Concernant le financement de l'ANR, on observe effectivement un décalage entre les AE et les CP. La réalisation ne suit pas les engagements ; il manque 210 millions d'euros pour honorer les engagements pris jusqu'en 2024. Nous avons conscience du problème et poursuivons nos échanges sur le sujet avec le ministère pour rectifier le tir.
La future audition du candidat à la présidence du Hcéres a été évoquée. Le sujet de l'évaluation des travaux de recherche est effectivement l'une des dimensions du chantier de la simplification. À l'occasion de cette audition, nous pourrons approfondir le sujet avec l'intéressé.
Enfin, concernant l'amendement du rapporteur spécial des finances, il n'appartient pas à notre commission de l'examiner. Nous aurons le débat en séance, mais sachez que je suis favorable à un outil facilitant l'accès de nos chercheurs aux fonds européens.
La commission émet un avis favorable à l'adoption des crédits relatifs à la recherche au sein de la mission « Recherche et enseignement supérieur » du projet de loi de finances pour 2025.
LISTE DES PERSONNES ENTENDUES
MARDI 29 OCTOBRE 2024
Udice : M. Michel DENEKEN, président, Mme Raphaëlle VIALLET, responsable des études.
MARDI 5 NOVEMBRE 2024
- Agence nationale de la recherche (ANR) : Mme Claire GIRY, présidente-directrice générale, M. Vincent COTTET, directeur général délégué à l'administration et au budget, Mme Cécile SCHOU, conseillère relations institutionnelles.
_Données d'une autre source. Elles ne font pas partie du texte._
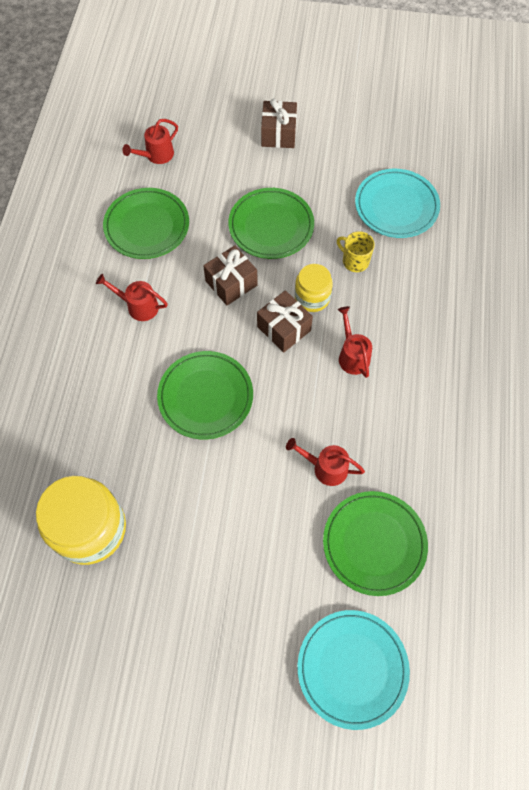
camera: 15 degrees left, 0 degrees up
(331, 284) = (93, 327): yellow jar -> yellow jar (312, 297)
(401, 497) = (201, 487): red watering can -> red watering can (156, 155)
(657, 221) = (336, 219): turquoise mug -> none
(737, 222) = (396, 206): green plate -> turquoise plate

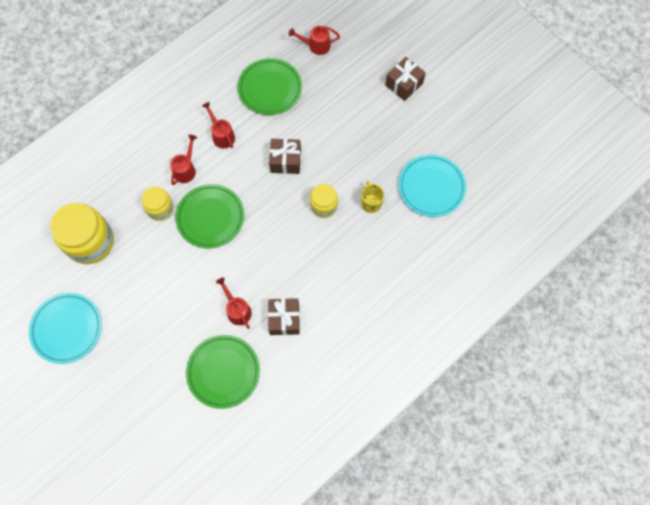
camera: 40 degrees right, 5 degrees up
(140, 430) = (160, 208): none -> yellow jar
(271, 226) = (342, 142): green plate -> none
(284, 328) = (290, 212): brown gift -> brown gift (284, 319)
(352, 355) = (313, 258): red watering can -> red watering can (186, 169)
(352, 668) = (152, 423): turquoise plate -> turquoise plate (67, 329)

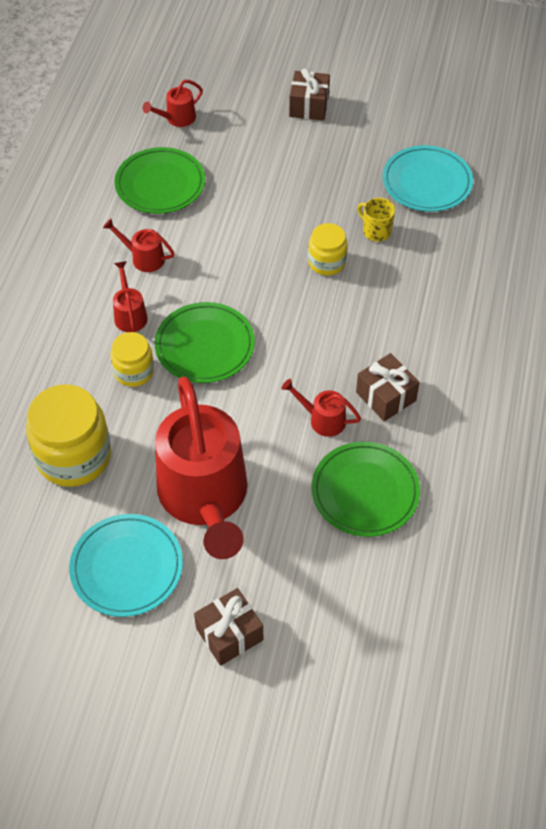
camera: 35 degrees left, 15 degrees down
(137, 315) = (205, 498): none -> red watering can
(285, 161) = (243, 243): brown gift -> brown gift (229, 634)

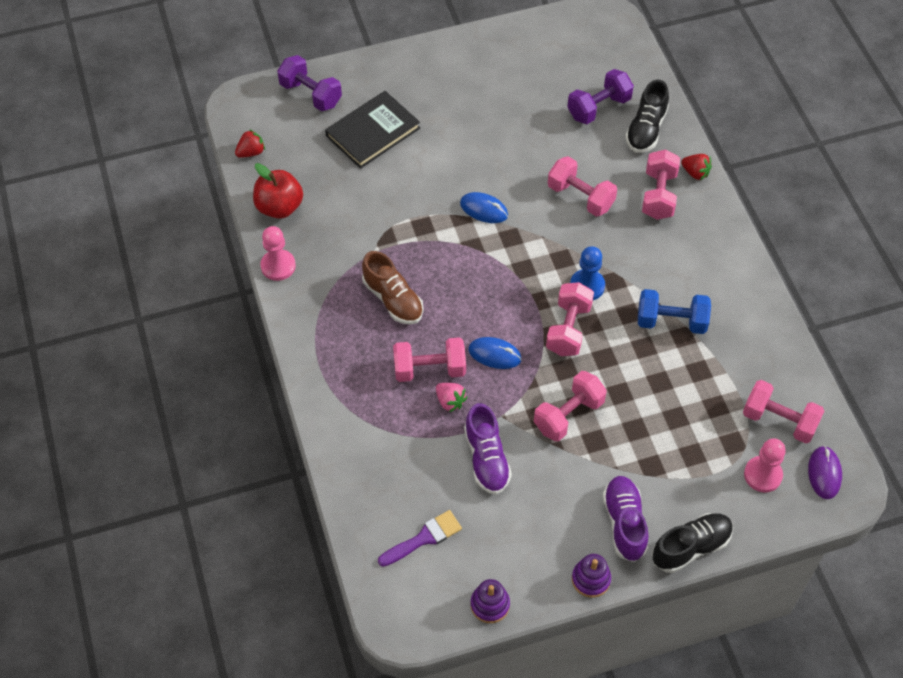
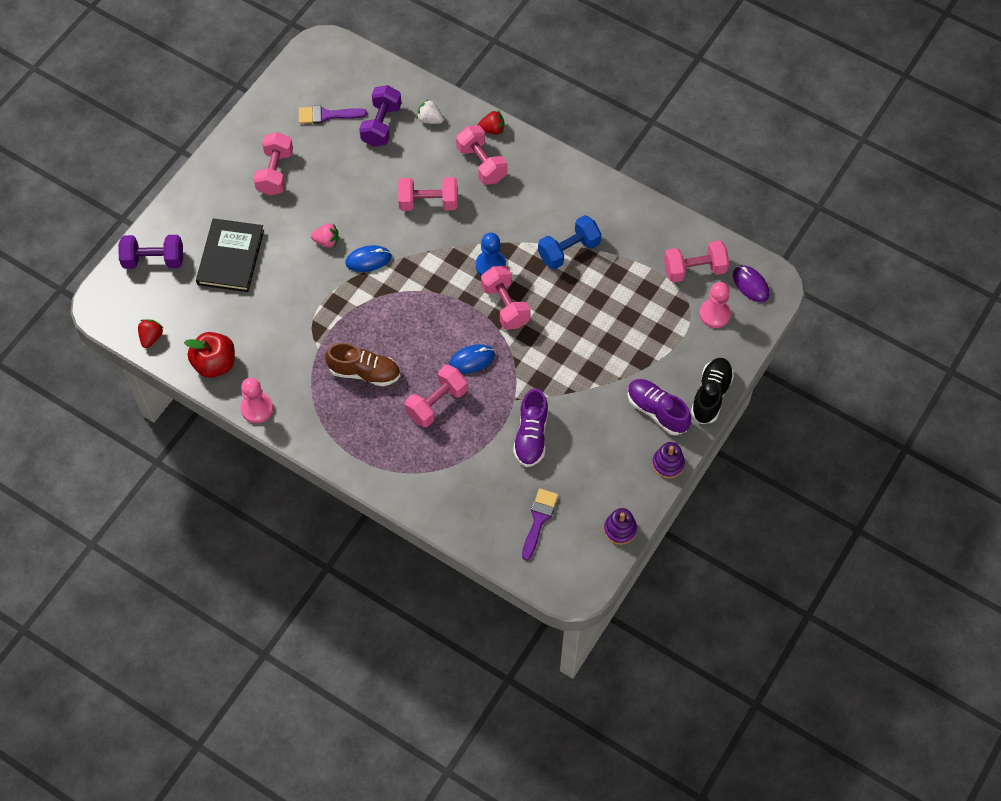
camera: 40 degrees left, 5 degrees up
(450, 401) = (471, 415): pink strawberry -> pink strawberry (326, 241)
(486, 458) = (531, 436): purple shoe -> purple shoe turned 60 degrees clockwise
(559, 71) = (327, 115): none -> purple brush
(568, 415) = (558, 366): pink dumbbell -> pink dumbbell (275, 172)
(646, 129) = (430, 119): black shoe -> white strawberry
- INRAE : MM. Louis-Augustin JULIEN, directeur général délégué aux ressources, Jean-Baptiste HERVOUET, directeur du financement et des achats, et Marc GAUCHÉE, conseiller du P-DG pour les relations parlementaires et institutionnelles.
MERCREDI 6 NOVEMBRE 2024
Institut Pasteur : Mme Yasmine BELKAID, directrice générale, M. François ROMANEIX, directeur général adjoint, Mme Anna MAURETTE, cheffe de cabinet, Mme Margot PROVOT, responsable des affaires publiques.
JEUDI 7 NOVEMBRE 2024
- CEA : Mme Marie-Astrid RAVON-BERENGUER, secrétaire générale, M. Thibault TAILLANDIER, chargé d'affaires publiques et institutionnelles.
- INSERM : M. Didier SAMUEL, président-directeur général, M. Damien ROUSSET, directeur général délégué à l'administration, Mme Anne-Sophie ETZOL, responsable des relations institutionnelles.
- Centre national de la recherche scientifique (CNRS) : M. Philippe BURDET, directeur de la stratégie financière, de l'immobilier et de la modernisation (DSFIM), Mme Elsa CORTIJO, directrice exécutive de l'agence climat, biodiversité et sociétés durables, M. Frédéric VILLIERAS, directeur de la mission pour les programmes nationaux, Mme Marie-Pauline GACOIN, directrice de cabinet, M. Thomas BOREL, responsable des affaires publiques.
- INRIA : Mme Sandrine MAZETIER, directrice générale déléguée à l'appui aux politiques publiques.
JEUDI 14 NOVEMBRE 2024
ANSES : Mme Agathe DENÉCHÈRE, directrice générale adjointe en charge des affaires générales, M. Gilles SALVAT, directeur général délégué Pôle recherche et référence, Mme Sarah AUBERTIE, Chargée des relations institutionnelles.